The gradual re-opening of the economy from July saw the cash handled by the mobile money agents cross the Sh400 billion mark in a month for the first time on the back of a rising demand for goods and services as sectors started the gradual return to normalcy.
The CBK ended the free transactions last December, a reprieve for telcos that had since March lost billions of shillings in user charges.
The measures were set to last for three months to June last year but the CBK extended them to December amid protests from the telcos.
Safaricom said that it lost Sh9 billion between January and June last year due to the free M-Pesa transfers, contributing to its posting a six per cent drop in net profit to Sh33.07 billion — the first in nine years.
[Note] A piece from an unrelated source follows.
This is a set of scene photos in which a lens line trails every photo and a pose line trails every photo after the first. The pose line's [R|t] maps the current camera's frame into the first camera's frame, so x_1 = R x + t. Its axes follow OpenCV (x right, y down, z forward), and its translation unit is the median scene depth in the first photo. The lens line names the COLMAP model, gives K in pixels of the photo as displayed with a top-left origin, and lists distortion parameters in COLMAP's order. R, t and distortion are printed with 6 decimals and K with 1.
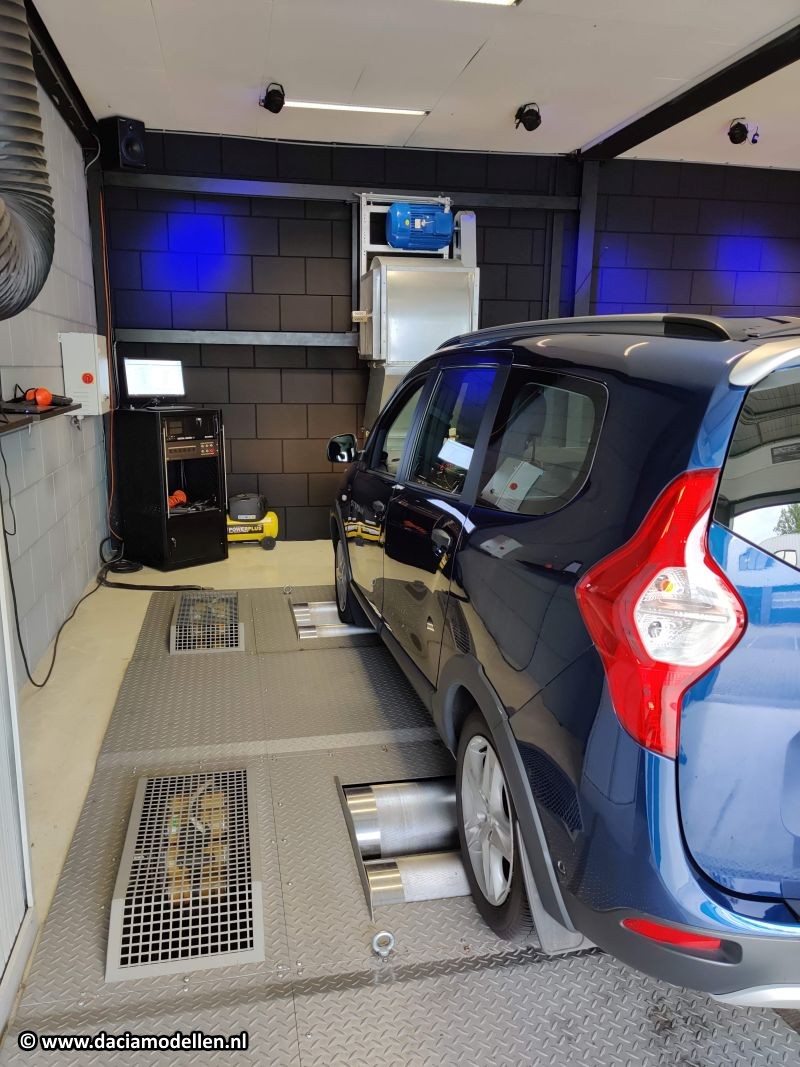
lens RADIAL K [[817.7, 0, 398.7], [0, 817.7, 536.3], [0, 0, 1]] dist [-0.008581, -0.003246]
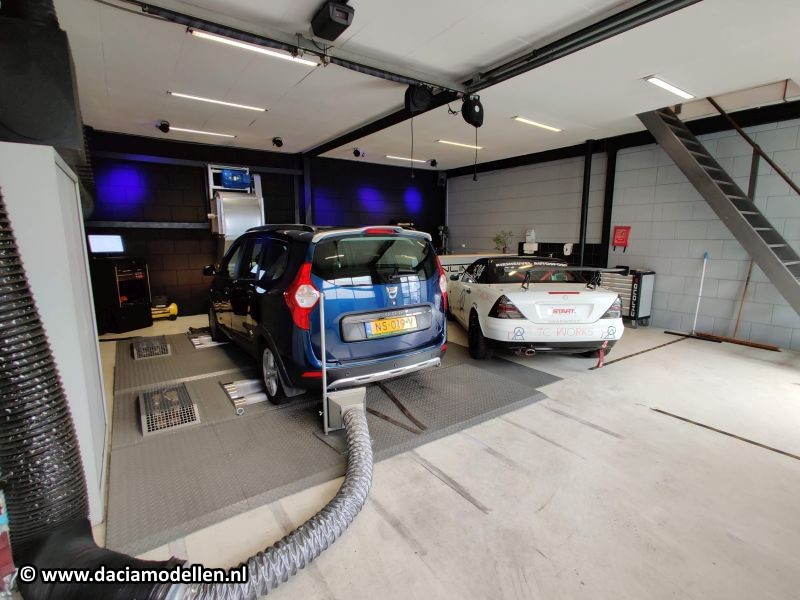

M-Pesa last month lowered the charges from Sh15 to Sh12 in a move aimed at maintaining customer numbers that had grown due to the free transactions.
Safaricom controls 98.8 per cent of customers, according to the Communications Authority of Kenya (CA), while Airtel Money and other service providers hold 1.2 per cent market share.
Mobile money agents handled Sh450.98 billion in July last year, a 14 per cent rise from Sh392.17 billion the previous month after easing of the restrictions, including resumption of domestic and foreign flights, allowing hotels to re-open and lifting the travel ban into and out of Nairobi and Mombasa.
The CBK is pushing for a seamless transfer of funds between Safaricom and Airtel, including the Lipa na M-Pesa payment service, in a move meant to lowers costs of transactions, enhance competition and maintain the rise in use of mobile platforms.
The banking regulator says that the interoperability in mobile transactions introduced in 2018 for sending money between Airtel and M-Pesa clients have not gone far enough to enable seamless transactions since it did not include merchants and agents.
In the formative years, mobile money platforms were primarily used for person-to-person cash transfers but are now used by businesses for payment of goods and services, a shift that has boosted their share in the national economy.